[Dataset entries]
== Segment start ==
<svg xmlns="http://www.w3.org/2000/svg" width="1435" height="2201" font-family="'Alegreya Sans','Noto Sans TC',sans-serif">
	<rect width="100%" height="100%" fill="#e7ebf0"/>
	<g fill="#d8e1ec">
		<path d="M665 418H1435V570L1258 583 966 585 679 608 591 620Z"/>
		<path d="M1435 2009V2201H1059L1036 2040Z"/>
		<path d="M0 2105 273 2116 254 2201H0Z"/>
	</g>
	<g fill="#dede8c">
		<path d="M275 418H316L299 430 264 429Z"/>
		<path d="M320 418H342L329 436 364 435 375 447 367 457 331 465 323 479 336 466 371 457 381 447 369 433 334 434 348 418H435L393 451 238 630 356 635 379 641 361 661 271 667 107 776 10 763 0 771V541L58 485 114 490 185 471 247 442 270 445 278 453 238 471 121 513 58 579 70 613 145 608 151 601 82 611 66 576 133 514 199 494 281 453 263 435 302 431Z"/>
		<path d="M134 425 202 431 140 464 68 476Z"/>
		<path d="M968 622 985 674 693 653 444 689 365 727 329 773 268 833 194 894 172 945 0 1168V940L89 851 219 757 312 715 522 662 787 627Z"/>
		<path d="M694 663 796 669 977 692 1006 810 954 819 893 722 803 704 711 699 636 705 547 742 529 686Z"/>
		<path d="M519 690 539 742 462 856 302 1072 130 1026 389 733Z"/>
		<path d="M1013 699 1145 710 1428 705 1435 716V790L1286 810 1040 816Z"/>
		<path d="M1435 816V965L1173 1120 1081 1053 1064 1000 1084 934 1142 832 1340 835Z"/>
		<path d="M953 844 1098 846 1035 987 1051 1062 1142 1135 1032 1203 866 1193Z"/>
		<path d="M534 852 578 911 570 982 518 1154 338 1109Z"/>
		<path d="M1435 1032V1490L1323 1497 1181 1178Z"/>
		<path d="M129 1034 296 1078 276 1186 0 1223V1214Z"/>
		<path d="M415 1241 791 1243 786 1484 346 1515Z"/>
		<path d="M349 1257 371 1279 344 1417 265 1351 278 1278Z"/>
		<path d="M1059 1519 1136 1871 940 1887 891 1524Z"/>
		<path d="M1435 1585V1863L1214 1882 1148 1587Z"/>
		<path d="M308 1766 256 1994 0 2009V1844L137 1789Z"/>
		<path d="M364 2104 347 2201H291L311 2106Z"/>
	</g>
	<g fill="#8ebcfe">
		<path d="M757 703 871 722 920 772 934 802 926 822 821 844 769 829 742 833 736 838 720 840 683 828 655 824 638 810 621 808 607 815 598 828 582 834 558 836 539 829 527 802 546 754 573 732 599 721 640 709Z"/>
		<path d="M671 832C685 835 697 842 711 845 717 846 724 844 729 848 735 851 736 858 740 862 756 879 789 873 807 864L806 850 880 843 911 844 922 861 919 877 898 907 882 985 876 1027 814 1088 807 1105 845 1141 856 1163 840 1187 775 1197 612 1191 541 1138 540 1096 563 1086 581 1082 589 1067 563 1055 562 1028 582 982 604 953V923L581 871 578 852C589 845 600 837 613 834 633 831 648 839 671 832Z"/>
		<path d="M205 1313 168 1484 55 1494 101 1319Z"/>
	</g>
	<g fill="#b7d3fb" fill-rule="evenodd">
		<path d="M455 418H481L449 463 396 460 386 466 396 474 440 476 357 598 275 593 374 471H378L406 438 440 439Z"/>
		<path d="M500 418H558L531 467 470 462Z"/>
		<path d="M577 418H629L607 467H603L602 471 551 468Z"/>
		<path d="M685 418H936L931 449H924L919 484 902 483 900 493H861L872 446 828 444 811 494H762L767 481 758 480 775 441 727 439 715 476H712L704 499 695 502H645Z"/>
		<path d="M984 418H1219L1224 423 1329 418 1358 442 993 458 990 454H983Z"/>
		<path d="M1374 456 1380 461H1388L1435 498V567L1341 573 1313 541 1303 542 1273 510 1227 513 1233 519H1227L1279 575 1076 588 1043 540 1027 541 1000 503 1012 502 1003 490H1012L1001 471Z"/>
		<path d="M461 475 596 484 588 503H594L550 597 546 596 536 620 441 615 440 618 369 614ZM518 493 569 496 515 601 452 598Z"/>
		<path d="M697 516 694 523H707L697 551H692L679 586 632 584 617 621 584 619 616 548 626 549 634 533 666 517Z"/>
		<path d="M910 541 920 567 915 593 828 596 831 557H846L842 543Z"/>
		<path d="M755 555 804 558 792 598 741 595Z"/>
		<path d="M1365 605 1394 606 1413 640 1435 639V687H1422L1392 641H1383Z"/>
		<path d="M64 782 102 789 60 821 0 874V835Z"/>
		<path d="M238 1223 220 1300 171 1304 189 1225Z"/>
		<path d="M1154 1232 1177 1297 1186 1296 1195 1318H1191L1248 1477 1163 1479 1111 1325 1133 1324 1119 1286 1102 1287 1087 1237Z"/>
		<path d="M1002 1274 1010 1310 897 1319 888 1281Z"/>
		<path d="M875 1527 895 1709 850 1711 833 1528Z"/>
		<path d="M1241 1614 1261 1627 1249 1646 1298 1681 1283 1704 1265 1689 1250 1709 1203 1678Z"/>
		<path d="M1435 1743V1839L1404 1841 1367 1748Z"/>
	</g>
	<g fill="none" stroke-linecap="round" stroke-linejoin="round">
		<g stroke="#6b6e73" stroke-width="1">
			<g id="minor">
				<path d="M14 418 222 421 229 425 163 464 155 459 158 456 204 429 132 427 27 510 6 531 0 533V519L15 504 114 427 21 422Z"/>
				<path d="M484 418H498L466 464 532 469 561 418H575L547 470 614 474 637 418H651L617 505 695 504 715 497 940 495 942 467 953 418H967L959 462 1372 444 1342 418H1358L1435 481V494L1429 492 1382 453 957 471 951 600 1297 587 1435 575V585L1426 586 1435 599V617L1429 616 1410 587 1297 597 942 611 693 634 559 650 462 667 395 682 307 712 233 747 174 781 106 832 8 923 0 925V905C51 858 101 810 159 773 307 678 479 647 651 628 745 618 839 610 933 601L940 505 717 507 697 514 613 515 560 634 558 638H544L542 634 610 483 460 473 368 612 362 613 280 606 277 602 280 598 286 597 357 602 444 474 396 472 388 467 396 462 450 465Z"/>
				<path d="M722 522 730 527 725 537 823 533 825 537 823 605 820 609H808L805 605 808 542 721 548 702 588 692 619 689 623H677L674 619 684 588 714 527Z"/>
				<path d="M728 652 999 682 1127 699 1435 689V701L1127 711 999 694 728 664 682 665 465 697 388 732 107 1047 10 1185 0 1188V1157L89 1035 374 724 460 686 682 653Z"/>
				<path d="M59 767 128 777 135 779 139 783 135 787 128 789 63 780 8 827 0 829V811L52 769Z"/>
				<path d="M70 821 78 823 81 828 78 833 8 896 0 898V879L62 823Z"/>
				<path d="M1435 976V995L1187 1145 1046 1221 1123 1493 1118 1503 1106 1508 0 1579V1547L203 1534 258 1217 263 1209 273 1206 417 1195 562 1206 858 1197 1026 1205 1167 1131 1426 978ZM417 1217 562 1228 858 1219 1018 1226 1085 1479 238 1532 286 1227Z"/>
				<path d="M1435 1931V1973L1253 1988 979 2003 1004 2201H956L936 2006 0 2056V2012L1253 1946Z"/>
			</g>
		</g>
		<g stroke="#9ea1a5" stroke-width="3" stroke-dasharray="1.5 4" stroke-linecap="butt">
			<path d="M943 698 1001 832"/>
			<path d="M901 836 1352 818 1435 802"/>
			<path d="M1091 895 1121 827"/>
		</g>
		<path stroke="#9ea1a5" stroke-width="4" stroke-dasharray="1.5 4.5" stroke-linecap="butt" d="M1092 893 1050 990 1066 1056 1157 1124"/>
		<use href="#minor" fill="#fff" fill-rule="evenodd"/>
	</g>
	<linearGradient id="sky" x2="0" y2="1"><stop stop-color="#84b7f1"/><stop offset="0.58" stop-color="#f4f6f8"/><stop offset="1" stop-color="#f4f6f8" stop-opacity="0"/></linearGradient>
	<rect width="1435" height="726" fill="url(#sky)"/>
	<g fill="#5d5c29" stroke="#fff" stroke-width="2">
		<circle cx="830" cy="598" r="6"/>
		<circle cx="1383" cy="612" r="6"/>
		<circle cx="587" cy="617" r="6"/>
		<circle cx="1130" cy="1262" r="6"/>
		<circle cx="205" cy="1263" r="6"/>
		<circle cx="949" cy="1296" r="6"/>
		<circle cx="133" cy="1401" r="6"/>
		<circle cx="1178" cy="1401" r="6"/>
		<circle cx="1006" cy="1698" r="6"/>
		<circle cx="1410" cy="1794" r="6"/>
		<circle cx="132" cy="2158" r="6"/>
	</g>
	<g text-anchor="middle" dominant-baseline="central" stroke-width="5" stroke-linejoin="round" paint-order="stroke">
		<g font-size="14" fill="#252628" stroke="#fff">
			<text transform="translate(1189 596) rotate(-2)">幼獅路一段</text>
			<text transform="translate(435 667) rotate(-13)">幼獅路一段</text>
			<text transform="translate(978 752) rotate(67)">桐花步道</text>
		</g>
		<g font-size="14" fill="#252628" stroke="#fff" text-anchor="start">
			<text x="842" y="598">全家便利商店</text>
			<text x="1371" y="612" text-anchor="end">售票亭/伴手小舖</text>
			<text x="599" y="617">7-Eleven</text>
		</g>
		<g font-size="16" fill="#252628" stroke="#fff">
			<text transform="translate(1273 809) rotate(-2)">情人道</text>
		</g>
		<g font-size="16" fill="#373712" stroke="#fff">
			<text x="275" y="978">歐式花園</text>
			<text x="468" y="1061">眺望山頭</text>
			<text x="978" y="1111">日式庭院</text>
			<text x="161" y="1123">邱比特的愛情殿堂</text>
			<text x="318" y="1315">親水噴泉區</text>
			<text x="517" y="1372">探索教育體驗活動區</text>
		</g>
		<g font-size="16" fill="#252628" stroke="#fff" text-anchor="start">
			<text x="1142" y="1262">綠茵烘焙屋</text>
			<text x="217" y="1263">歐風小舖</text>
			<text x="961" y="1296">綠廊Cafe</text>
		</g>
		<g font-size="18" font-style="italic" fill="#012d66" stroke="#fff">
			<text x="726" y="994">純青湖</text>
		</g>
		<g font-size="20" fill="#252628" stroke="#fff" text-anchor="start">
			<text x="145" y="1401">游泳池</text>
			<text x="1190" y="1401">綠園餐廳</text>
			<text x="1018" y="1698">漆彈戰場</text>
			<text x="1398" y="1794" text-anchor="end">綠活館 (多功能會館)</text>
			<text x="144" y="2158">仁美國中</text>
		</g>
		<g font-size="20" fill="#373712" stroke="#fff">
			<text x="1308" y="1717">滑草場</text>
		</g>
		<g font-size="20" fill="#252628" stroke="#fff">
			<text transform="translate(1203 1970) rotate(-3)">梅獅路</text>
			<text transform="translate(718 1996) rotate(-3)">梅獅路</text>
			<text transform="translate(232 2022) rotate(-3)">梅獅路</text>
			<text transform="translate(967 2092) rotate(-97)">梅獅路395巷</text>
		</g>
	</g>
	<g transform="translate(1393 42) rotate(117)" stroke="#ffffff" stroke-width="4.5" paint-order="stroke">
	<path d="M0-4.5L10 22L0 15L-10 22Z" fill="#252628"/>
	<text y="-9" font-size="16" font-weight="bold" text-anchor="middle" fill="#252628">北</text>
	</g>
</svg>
== Segment end ==
Problem:
Reproduce the entries above exactly, but only the lines between the line holding "652 999 682" and the line holding "767 128 777", inclusive.

Written response:
				<path d="M728 652 999 682 1127 699 1435 689V701L1127 711 999 694 728 664 682 665 465 697 388 732 107 1047 10 1185 0 1188V1157L89 1035 374 724 460 686 682 653Z"/>
				<path d="M59 767 128 777 135 779 139 783 135 787 128 789 63 780 8 827 0 829V811L52 769Z"/>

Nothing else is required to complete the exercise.